From the entries below, copy out every line with "første" in it.

— RECORDS SHOWN —
◇ ◇ ◇
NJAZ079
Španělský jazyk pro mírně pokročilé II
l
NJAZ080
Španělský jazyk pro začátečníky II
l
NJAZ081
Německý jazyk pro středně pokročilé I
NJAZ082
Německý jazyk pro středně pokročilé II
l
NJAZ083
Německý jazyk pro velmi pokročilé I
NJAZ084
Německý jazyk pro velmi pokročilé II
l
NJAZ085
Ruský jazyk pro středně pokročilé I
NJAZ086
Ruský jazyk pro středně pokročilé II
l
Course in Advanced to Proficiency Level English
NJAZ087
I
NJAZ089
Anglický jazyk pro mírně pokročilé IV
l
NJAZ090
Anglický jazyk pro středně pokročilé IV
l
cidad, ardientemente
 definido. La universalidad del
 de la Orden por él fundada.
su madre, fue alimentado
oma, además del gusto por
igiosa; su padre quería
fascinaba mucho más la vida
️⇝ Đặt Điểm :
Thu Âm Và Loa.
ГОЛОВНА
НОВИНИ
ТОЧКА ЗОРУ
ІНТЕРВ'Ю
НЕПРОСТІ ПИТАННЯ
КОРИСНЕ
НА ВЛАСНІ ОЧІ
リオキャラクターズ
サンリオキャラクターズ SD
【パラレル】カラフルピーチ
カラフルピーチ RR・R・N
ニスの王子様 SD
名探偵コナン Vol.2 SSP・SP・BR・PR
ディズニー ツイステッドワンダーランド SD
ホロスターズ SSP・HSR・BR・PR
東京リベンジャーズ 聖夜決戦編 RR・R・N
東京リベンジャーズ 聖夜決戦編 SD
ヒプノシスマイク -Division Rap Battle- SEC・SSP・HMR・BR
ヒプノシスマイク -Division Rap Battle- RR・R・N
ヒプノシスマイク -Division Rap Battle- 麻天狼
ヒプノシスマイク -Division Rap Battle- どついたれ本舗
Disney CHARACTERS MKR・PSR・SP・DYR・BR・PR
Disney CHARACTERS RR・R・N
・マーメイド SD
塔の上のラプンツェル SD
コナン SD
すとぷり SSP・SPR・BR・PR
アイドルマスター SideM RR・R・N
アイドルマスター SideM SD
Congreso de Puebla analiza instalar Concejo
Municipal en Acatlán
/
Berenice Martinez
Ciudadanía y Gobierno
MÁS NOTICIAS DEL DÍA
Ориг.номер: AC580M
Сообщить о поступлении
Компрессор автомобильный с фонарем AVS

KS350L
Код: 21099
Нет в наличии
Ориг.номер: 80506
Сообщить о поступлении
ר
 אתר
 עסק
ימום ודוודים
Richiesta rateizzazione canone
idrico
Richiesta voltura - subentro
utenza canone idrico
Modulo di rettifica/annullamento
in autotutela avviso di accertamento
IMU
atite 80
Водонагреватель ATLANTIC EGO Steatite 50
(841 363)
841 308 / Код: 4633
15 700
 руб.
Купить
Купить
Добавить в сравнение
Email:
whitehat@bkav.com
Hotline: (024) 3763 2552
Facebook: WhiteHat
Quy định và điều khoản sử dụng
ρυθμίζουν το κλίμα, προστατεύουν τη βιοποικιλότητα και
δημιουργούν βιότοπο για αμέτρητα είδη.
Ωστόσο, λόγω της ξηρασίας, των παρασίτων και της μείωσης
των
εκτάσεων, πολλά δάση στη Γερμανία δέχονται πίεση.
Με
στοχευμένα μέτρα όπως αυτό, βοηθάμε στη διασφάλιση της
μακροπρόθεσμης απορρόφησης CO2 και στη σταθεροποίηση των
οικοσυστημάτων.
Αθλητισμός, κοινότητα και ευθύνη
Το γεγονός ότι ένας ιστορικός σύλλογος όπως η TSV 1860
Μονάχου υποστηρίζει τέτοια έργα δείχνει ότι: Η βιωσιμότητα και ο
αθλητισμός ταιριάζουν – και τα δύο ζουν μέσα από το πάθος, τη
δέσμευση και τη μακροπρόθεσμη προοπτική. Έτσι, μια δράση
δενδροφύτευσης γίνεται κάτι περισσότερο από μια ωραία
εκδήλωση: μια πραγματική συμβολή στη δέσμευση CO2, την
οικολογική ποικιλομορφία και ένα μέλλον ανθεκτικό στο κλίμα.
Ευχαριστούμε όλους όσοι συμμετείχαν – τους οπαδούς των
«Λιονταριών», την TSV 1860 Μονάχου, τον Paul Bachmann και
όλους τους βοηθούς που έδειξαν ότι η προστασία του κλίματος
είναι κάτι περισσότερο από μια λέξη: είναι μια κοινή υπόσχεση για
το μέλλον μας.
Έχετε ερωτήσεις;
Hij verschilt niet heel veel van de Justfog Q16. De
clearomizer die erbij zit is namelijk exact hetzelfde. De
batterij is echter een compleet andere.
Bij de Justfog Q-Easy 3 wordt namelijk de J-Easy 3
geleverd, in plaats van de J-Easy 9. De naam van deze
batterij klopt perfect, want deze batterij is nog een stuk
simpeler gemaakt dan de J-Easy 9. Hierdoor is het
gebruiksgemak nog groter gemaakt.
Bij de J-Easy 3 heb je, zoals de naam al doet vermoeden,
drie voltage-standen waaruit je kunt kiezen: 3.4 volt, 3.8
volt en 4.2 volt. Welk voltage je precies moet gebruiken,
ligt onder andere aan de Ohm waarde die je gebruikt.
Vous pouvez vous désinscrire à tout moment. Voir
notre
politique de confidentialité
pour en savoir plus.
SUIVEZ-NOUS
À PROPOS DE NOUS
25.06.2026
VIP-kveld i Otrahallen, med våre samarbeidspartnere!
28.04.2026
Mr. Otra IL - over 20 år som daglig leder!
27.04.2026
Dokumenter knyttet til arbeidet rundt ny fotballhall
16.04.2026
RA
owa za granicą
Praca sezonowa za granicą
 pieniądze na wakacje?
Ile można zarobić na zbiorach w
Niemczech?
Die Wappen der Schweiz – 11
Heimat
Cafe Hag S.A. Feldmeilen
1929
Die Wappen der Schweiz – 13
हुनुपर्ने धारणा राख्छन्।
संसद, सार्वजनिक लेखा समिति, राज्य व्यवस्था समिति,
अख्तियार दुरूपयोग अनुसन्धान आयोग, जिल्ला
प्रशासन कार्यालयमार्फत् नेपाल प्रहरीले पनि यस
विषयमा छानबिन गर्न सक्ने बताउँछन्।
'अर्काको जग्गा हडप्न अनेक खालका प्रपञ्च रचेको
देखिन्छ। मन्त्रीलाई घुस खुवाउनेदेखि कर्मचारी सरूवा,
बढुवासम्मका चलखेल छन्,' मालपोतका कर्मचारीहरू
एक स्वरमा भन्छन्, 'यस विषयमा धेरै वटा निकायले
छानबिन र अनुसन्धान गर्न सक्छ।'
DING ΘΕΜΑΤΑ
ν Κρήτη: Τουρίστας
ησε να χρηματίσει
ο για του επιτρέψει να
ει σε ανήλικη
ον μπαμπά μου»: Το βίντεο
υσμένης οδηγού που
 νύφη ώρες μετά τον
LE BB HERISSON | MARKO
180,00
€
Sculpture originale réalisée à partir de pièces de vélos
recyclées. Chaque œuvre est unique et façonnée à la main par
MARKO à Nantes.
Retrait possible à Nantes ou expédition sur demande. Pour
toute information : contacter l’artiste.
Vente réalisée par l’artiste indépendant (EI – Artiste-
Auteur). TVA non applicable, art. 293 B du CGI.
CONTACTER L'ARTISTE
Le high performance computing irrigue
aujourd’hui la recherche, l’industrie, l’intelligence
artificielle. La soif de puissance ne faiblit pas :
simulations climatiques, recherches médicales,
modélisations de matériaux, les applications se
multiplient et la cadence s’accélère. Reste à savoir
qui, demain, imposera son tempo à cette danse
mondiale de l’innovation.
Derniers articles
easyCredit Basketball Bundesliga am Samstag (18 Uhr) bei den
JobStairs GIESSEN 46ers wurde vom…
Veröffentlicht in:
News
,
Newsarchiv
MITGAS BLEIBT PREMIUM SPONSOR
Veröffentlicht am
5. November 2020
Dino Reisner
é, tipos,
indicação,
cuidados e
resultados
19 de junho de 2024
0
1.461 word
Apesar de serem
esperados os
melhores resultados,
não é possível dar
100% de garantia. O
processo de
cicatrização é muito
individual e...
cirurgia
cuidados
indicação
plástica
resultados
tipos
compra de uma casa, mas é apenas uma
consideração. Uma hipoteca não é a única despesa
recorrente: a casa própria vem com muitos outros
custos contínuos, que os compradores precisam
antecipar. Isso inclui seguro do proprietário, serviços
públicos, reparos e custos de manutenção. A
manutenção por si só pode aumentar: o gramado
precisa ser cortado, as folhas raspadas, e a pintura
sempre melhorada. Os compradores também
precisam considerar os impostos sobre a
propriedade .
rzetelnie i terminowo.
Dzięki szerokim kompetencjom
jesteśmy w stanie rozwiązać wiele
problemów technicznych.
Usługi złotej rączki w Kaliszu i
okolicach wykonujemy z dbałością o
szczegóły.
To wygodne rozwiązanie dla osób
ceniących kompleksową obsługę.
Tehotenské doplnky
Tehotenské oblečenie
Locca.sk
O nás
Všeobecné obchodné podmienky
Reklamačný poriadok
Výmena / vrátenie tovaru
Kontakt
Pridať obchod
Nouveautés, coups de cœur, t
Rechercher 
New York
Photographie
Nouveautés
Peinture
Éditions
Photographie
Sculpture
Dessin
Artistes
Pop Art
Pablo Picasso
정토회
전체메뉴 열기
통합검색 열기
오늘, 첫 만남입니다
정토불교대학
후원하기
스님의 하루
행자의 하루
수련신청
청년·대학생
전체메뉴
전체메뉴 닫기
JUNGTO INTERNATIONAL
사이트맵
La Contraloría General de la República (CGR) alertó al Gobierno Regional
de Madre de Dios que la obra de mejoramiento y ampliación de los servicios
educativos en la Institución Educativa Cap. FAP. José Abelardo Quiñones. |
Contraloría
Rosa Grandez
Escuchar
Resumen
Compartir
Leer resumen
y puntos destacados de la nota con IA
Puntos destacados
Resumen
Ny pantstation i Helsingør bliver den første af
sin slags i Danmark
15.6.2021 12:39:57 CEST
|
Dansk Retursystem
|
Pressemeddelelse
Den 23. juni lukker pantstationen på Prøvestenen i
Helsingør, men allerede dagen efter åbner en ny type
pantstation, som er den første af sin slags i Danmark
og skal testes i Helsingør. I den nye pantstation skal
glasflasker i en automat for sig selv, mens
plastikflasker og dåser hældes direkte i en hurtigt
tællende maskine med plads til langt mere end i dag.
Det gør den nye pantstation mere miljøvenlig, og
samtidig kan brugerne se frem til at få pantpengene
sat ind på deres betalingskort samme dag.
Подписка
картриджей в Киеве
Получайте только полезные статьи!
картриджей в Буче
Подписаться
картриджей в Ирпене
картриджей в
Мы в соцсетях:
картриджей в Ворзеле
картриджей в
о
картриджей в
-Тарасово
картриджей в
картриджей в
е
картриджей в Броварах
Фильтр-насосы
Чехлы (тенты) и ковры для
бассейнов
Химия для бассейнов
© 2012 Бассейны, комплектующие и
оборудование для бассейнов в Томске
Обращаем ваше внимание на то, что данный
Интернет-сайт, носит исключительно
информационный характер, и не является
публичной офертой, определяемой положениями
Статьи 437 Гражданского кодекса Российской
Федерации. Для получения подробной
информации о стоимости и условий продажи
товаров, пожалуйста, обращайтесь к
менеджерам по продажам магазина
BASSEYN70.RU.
◇ ◇ ◇
— SOLUTION —
Ny pantstation i Helsingør bliver den første af
pantstation, som er den første af sin slags i Danmark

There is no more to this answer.